═════ The records ═════
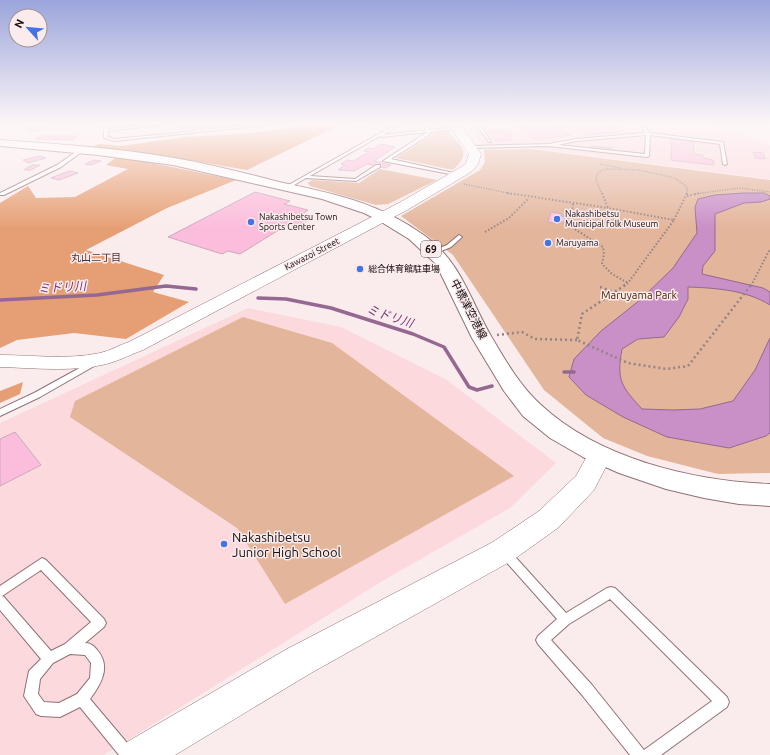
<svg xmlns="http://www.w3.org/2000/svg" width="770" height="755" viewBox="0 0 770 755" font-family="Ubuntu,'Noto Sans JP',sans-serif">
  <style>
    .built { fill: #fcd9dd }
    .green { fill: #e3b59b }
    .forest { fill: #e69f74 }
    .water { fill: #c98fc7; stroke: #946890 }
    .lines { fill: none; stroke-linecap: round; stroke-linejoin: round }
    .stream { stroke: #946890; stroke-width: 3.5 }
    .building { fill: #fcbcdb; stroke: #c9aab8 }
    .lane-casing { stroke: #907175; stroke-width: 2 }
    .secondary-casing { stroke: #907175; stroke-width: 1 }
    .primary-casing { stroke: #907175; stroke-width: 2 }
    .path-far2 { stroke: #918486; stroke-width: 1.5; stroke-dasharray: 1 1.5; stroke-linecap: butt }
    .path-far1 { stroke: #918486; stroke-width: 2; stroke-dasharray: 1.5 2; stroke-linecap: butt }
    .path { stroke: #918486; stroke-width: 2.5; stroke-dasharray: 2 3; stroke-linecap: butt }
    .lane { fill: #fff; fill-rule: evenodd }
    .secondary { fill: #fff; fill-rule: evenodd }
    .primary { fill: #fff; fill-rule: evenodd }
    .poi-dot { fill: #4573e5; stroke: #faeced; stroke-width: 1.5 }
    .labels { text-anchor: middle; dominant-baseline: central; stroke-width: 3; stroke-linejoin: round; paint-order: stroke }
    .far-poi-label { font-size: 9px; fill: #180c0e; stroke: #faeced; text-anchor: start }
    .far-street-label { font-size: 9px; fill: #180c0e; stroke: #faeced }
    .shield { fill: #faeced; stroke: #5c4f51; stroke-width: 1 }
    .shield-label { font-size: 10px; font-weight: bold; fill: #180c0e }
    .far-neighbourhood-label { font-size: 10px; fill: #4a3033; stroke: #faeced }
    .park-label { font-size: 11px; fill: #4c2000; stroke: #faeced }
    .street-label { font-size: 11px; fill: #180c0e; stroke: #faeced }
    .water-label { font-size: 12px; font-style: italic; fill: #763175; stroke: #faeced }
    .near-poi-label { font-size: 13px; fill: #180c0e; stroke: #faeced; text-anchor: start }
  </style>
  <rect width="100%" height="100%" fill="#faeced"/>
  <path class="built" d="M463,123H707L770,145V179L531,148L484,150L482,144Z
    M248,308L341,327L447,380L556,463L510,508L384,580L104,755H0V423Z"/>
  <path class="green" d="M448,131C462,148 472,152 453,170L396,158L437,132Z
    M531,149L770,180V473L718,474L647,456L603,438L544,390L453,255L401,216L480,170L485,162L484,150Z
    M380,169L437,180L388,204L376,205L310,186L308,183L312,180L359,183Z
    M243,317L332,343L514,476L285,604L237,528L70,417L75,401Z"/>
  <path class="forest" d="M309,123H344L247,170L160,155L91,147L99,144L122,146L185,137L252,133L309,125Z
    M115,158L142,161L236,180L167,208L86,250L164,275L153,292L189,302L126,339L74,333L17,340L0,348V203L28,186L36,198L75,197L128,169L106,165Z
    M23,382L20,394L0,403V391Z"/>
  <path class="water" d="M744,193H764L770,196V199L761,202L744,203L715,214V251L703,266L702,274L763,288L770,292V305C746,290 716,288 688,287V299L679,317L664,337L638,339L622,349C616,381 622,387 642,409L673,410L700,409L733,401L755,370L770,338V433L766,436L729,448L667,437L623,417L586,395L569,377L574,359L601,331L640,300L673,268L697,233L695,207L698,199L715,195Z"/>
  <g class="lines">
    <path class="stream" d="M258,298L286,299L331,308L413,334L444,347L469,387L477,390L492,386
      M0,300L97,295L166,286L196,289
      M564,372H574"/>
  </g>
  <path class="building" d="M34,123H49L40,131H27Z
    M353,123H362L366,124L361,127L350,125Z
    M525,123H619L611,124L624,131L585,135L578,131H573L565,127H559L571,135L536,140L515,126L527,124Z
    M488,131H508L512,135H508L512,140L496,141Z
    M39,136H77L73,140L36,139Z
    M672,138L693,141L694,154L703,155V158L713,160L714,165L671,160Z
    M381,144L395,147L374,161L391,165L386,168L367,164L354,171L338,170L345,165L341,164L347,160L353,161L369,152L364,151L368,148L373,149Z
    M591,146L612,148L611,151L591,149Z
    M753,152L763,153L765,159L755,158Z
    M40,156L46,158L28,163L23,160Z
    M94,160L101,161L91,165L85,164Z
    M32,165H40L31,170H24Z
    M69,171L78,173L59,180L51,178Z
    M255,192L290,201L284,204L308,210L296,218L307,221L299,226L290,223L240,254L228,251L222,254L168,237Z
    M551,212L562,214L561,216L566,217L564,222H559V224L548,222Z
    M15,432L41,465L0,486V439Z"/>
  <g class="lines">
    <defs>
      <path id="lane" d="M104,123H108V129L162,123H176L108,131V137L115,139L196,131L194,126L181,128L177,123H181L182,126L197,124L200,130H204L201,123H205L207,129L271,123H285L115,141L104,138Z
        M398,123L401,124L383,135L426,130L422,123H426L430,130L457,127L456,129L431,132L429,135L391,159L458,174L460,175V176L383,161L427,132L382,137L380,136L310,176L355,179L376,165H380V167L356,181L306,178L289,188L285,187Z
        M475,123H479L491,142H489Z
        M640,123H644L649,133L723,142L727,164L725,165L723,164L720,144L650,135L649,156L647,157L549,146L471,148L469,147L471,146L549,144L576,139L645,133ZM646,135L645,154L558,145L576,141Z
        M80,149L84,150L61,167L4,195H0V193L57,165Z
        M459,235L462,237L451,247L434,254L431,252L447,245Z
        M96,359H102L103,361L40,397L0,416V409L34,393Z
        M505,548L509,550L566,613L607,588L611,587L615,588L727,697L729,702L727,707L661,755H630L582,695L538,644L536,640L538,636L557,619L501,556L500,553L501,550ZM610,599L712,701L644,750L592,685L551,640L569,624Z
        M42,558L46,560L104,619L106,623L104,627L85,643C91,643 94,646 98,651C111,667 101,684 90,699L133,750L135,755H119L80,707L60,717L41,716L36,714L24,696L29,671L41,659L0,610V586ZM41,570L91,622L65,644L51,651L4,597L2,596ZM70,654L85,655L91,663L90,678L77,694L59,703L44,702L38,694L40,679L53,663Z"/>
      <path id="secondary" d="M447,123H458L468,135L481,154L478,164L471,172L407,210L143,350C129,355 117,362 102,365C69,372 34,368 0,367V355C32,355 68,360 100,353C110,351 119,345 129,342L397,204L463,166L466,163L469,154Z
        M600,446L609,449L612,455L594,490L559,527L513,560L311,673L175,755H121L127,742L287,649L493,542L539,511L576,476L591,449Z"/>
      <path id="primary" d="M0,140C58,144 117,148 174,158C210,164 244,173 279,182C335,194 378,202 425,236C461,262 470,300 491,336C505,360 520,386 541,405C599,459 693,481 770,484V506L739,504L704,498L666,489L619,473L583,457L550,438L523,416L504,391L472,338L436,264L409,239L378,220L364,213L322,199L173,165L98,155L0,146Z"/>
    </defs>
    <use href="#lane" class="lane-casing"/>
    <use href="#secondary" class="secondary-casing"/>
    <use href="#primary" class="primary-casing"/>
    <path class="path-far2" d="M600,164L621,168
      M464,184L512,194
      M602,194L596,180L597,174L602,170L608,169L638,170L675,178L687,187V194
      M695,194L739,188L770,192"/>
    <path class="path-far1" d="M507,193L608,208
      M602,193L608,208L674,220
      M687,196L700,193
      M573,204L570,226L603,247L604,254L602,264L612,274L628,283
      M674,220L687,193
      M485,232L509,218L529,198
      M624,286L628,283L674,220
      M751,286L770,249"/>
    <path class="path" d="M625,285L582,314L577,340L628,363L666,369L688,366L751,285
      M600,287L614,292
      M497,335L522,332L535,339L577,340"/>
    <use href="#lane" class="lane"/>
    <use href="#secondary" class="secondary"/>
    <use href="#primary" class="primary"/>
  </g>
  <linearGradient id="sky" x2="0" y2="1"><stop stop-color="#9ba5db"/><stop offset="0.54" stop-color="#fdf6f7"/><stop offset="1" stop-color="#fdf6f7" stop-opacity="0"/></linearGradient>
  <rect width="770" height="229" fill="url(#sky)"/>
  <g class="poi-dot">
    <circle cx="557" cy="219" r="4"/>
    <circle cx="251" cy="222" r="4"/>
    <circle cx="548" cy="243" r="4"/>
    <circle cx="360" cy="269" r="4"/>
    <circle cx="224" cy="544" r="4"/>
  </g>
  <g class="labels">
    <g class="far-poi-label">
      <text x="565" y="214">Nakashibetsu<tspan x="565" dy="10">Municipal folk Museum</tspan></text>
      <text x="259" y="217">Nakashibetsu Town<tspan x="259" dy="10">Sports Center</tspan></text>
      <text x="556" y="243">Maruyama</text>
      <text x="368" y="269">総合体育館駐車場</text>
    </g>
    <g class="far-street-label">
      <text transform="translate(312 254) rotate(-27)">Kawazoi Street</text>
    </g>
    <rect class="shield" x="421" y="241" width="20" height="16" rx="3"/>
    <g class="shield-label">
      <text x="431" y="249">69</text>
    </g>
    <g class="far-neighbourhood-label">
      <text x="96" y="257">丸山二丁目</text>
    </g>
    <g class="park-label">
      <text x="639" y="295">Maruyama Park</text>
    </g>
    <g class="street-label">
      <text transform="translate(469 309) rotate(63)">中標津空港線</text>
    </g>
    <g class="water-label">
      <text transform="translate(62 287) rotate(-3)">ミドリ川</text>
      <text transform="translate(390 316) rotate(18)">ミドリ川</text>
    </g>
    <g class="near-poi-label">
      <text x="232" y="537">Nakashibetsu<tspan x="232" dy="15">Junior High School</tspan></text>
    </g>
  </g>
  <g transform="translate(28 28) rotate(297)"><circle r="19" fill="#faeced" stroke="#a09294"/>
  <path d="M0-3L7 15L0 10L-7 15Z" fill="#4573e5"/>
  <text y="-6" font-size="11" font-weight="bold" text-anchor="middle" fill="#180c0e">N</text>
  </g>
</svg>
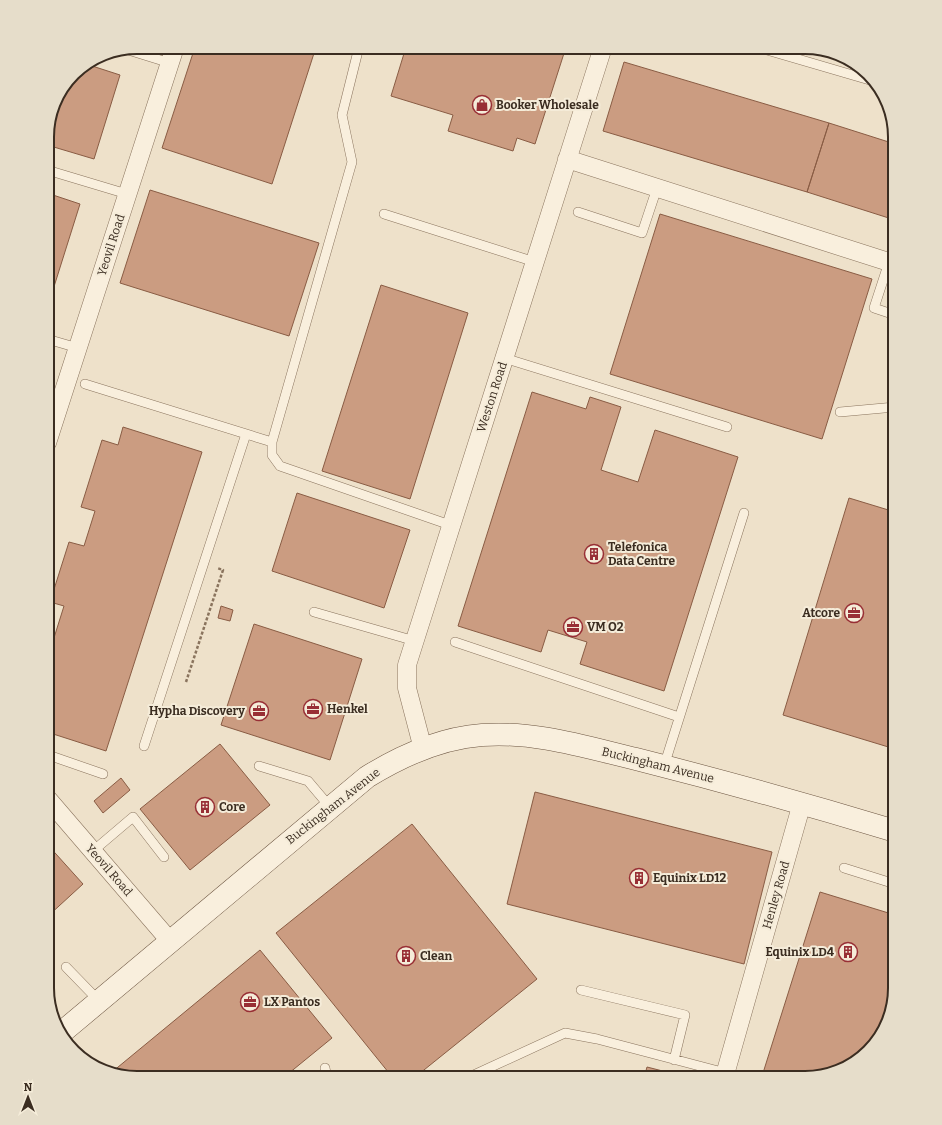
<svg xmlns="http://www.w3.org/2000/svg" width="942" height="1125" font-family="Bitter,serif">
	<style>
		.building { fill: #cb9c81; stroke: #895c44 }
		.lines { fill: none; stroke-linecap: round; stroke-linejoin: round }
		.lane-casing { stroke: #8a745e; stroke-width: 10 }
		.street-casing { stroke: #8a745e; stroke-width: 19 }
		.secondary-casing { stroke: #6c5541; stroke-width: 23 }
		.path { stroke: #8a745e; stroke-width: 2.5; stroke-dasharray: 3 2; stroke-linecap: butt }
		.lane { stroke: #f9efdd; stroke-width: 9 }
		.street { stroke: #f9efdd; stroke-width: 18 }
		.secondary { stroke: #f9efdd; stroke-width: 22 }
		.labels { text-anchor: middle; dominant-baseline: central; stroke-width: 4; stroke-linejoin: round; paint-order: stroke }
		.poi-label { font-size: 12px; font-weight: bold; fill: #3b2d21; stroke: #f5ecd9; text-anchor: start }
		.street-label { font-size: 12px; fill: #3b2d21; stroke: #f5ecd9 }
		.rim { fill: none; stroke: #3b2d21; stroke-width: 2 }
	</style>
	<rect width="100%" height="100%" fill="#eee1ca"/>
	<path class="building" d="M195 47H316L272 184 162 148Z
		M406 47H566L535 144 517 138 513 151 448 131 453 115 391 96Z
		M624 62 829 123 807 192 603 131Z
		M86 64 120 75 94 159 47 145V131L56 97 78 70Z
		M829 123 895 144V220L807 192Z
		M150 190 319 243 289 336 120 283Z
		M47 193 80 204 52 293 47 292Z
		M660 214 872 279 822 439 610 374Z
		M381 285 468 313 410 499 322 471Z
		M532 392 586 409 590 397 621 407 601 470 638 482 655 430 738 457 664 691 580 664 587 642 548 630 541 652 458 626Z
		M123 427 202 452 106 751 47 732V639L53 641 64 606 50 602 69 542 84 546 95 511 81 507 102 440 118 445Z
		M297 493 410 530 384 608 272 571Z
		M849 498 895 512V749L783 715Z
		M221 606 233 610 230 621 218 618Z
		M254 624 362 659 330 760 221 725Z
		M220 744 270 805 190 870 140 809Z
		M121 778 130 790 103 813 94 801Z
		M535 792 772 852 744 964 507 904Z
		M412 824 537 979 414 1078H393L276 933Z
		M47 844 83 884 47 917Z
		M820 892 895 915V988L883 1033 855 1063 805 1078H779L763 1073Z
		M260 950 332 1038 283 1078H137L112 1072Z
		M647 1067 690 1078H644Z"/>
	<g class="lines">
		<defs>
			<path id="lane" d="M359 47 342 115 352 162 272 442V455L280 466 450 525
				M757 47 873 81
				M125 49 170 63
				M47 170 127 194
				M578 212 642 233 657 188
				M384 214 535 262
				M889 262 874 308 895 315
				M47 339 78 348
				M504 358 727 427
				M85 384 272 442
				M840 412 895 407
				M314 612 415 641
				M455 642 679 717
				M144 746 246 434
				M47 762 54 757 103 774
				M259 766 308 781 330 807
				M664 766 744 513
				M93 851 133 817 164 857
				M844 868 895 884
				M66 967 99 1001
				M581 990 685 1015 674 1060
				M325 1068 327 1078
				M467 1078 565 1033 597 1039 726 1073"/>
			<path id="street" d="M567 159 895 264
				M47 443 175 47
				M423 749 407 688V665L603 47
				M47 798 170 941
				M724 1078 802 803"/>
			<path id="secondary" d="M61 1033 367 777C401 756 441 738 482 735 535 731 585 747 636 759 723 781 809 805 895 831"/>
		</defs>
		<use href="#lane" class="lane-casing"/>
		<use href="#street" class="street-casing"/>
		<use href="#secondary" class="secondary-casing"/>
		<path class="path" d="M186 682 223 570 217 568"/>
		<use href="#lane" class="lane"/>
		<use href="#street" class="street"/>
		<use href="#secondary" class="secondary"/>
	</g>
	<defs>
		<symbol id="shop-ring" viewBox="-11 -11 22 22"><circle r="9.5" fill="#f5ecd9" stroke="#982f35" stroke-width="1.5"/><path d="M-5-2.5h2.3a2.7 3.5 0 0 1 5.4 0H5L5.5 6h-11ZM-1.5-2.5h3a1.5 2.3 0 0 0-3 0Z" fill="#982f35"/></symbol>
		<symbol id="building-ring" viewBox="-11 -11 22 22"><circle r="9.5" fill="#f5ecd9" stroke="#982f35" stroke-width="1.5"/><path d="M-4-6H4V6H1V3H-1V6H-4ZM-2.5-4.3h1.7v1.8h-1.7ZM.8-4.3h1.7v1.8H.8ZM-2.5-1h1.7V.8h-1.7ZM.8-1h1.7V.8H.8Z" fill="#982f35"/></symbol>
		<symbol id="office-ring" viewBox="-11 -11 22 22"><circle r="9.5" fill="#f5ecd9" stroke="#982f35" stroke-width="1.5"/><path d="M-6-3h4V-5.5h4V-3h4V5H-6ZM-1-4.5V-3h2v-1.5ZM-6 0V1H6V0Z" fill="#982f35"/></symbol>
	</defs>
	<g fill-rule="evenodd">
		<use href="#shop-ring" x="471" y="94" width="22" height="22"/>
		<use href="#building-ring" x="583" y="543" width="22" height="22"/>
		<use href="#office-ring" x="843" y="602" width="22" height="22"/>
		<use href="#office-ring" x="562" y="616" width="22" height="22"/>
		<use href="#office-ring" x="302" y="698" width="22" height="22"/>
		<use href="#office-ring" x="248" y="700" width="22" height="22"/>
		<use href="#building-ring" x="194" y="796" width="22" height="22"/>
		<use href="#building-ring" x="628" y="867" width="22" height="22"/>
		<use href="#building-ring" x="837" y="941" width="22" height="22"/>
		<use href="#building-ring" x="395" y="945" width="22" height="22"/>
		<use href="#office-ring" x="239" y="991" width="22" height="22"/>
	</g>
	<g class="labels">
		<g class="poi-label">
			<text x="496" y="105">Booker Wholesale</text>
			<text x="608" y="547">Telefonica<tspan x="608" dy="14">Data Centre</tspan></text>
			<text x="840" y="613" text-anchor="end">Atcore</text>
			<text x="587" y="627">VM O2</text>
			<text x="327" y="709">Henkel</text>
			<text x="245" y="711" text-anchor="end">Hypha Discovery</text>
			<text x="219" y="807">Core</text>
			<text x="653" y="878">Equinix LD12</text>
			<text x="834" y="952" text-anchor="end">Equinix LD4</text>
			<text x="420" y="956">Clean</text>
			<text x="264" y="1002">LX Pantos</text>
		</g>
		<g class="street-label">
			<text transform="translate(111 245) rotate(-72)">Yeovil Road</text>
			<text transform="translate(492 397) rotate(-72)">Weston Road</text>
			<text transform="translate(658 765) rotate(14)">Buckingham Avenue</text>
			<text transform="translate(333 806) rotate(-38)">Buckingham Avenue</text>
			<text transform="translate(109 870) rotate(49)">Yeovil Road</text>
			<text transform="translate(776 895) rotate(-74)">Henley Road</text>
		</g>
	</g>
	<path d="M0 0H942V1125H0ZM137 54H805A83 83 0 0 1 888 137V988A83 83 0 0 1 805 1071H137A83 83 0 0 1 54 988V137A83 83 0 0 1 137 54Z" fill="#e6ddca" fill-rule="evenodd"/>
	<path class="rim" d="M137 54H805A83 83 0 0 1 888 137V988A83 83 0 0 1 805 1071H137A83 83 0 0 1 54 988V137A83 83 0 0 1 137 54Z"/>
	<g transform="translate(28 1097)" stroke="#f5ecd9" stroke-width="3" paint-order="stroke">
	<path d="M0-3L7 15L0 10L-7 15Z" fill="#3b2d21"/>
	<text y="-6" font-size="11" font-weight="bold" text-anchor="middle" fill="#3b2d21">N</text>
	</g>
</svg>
═════
Task goal =>
Above are lines of data; count those that hold "family" and answer with the number only.

Answer for the task =>
2